- _Exercise instructions_
Convert every line of the material below into a Markdown table with the columns "Row" and "Text line," numbering each row and leaving out blank lines. Do not include the pictures.

- _Material provided_

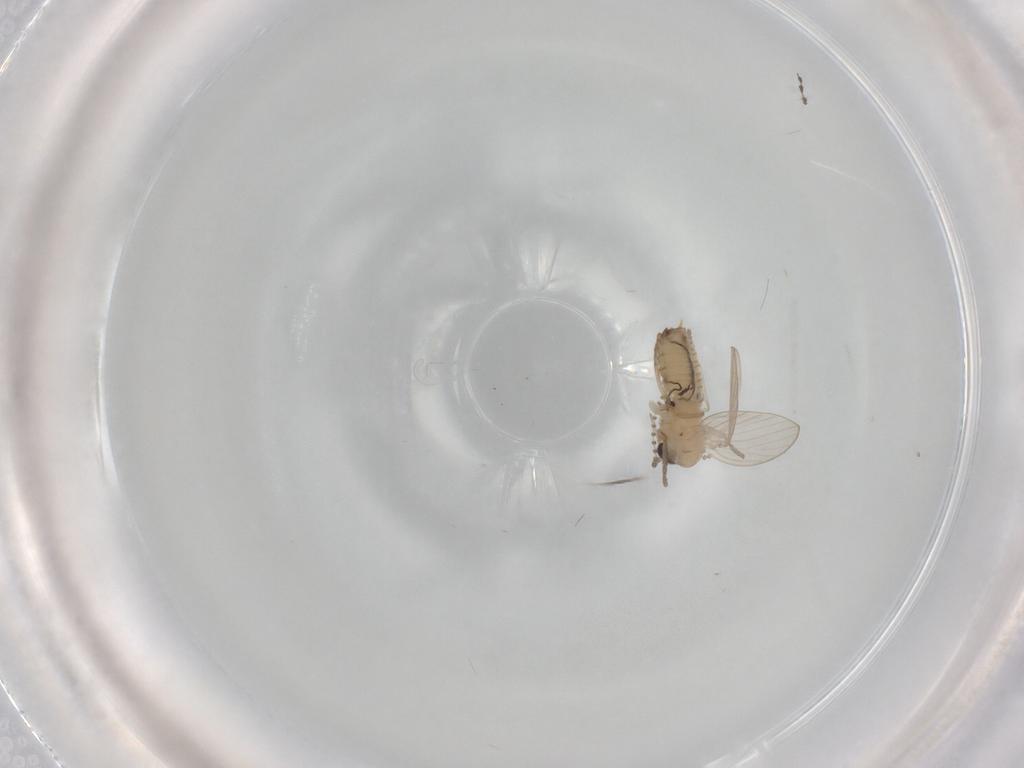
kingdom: Animalia
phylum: Arthropoda
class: Insecta
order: Diptera
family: Psychodidae
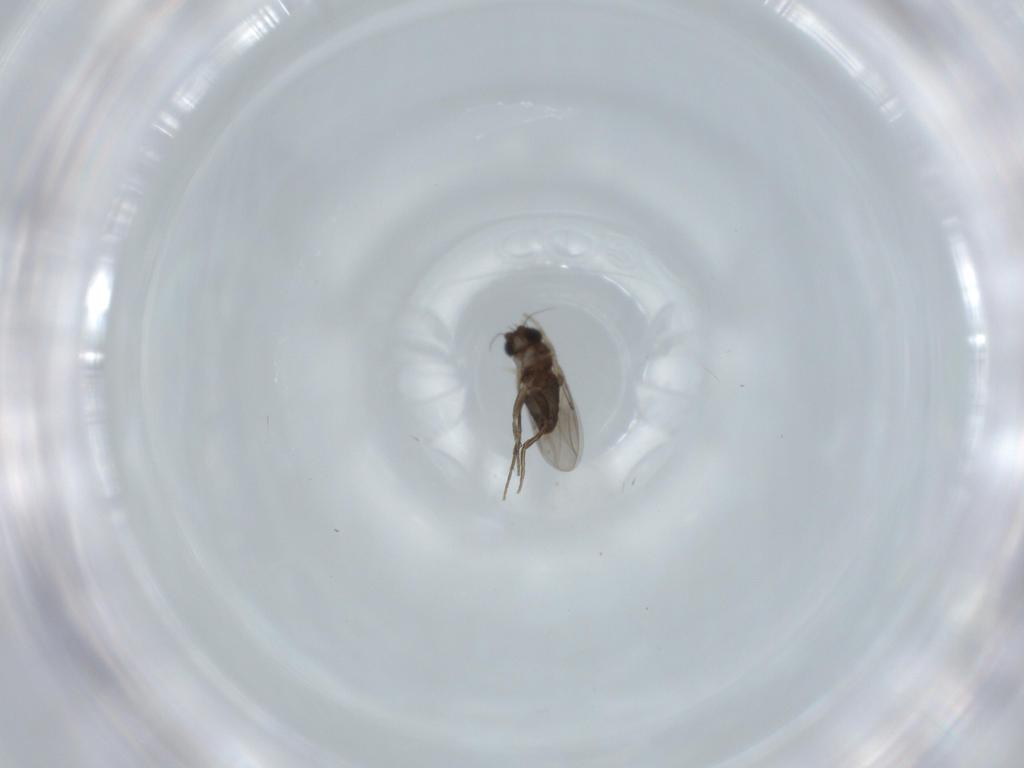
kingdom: Animalia
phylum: Arthropoda
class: Insecta
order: Diptera
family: Phoridae
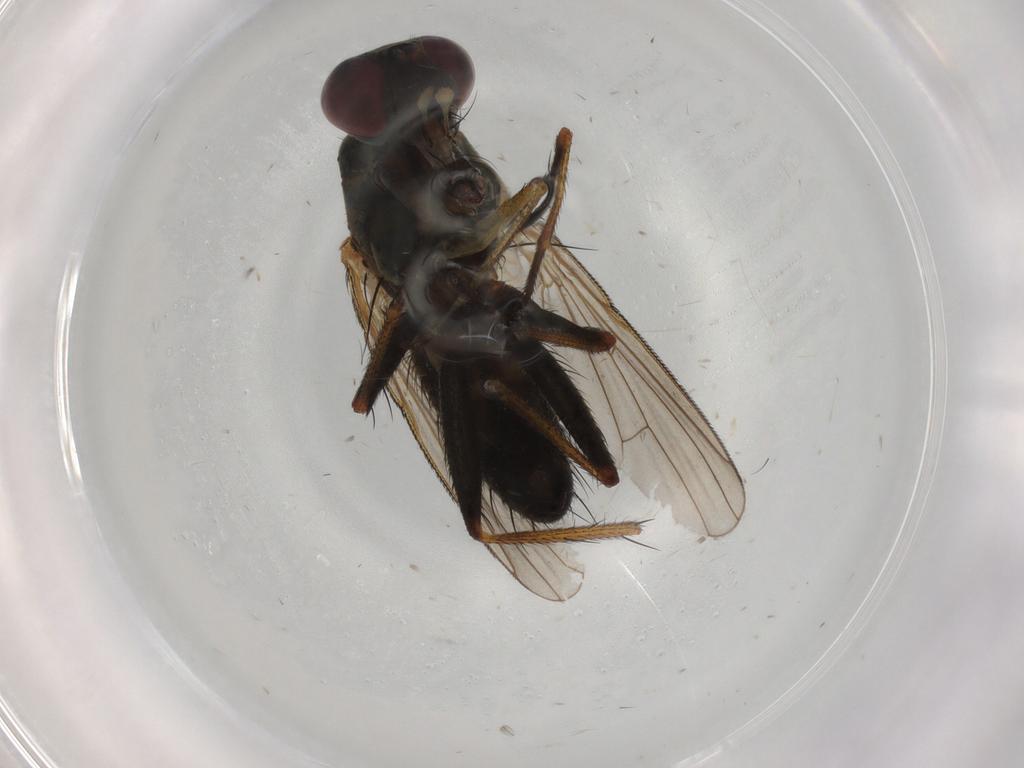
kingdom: Animalia
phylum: Arthropoda
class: Insecta
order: Diptera
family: Muscidae
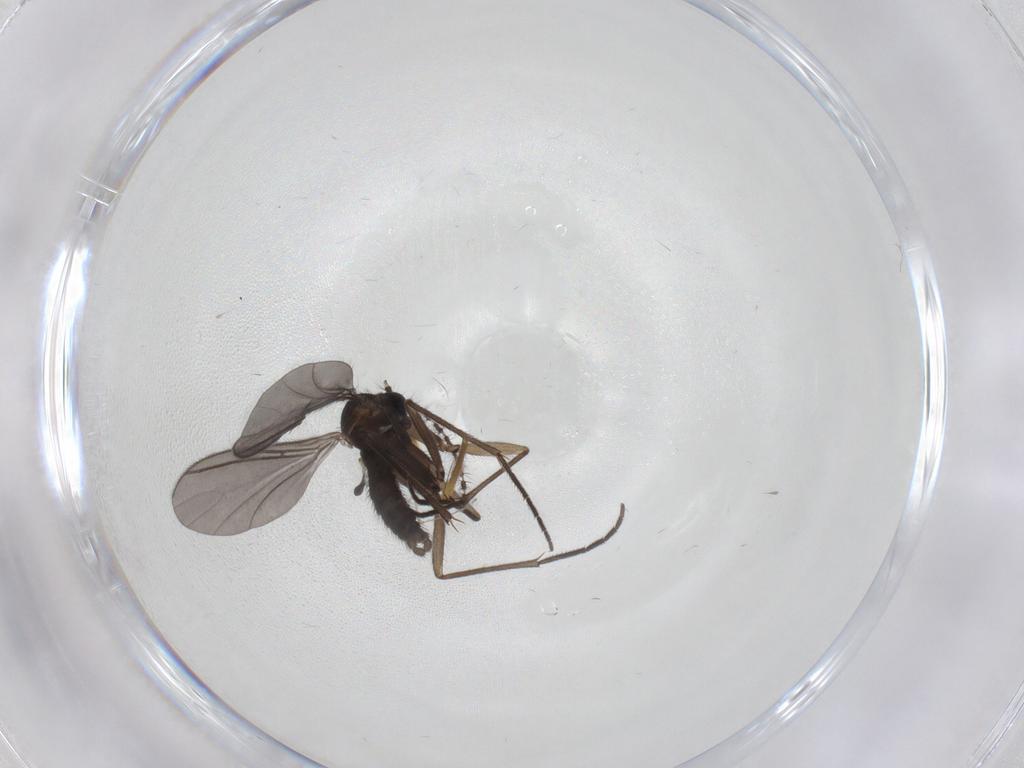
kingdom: Animalia
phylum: Arthropoda
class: Insecta
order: Diptera
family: Sciaridae
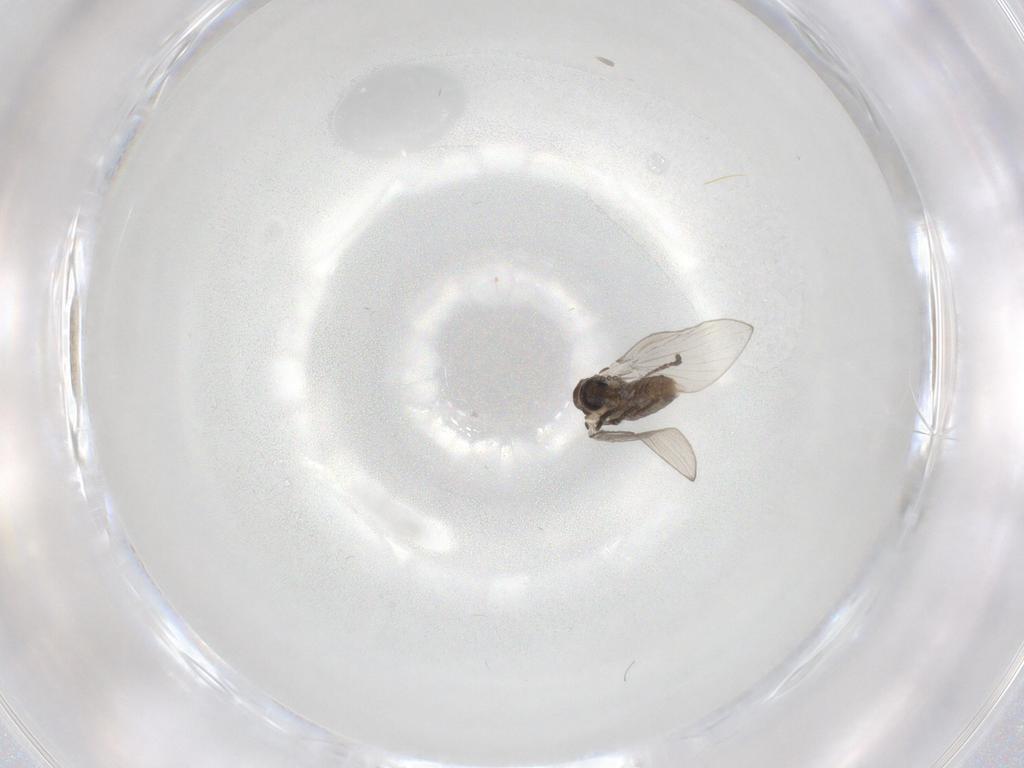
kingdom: Animalia
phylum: Arthropoda
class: Insecta
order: Diptera
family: Psychodidae
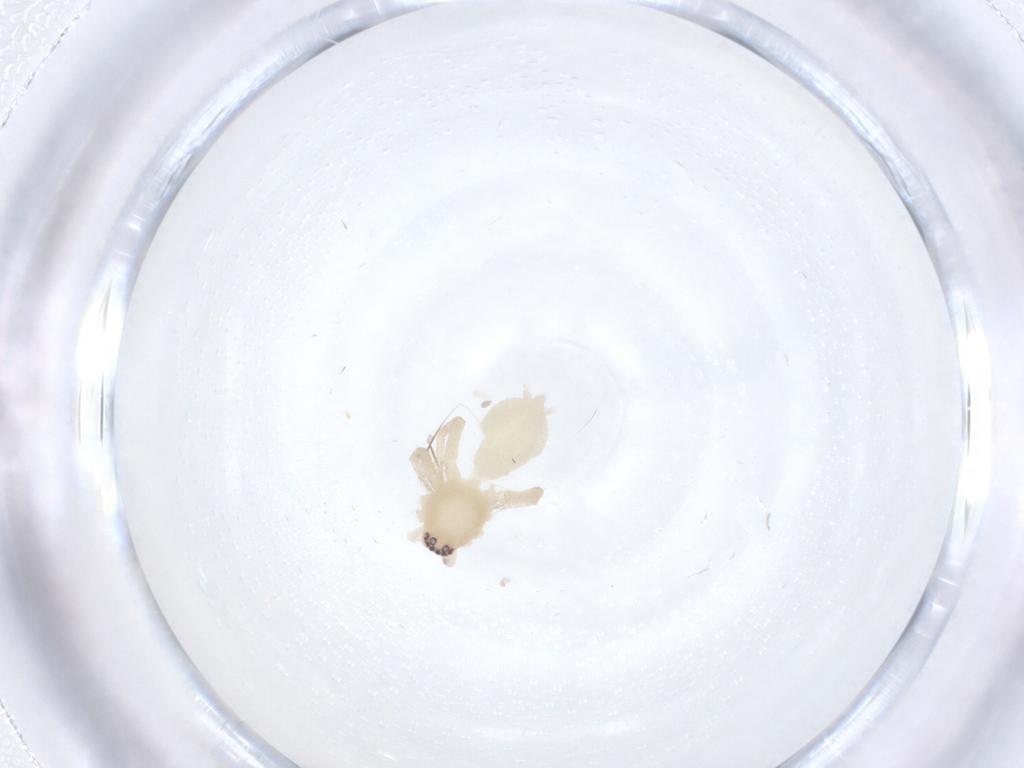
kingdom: Animalia
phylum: Arthropoda
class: Arachnida
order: Araneae
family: Clubionidae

- _Answer to this exercise_
| Row | Text line |
|---|---|
| 1 | kingdom: Animalia |
| 2 | phylum: Arthropoda |
| 3 | class: Insecta |
| 4 | order: Diptera |
| 5 | family: Psychodidae |
| 6 | kingdom: Animalia |
| 7 | phylum: Arthropoda |
| 8 | class: Insecta |
| 9 | order: Diptera |
| 10 | family: Phoridae |
| 11 | kingdom: Animalia |
| 12 | phylum: Arthropoda |
| 13 | class: Insecta |
| 14 | order: Diptera |
| 15 | family: Muscidae |
| 16 | kingdom: Animalia |
| 17 | phylum: Arthropoda |
| 18 | class: Insecta |
| 19 | order: Diptera |
| 20 | family: Sciaridae |
| 21 | kingdom: Animalia |
| 22 | phylum: Arthropoda |
| 23 | class: Insecta |
| 24 | order: Diptera |
| 25 | family: Psychodidae |
| 26 | kingdom: Animalia |
| 27 | phylum: Arthropoda |
| 28 | class: Arachnida |
| 29 | order: Araneae |
| 30 | family: Clubionidae |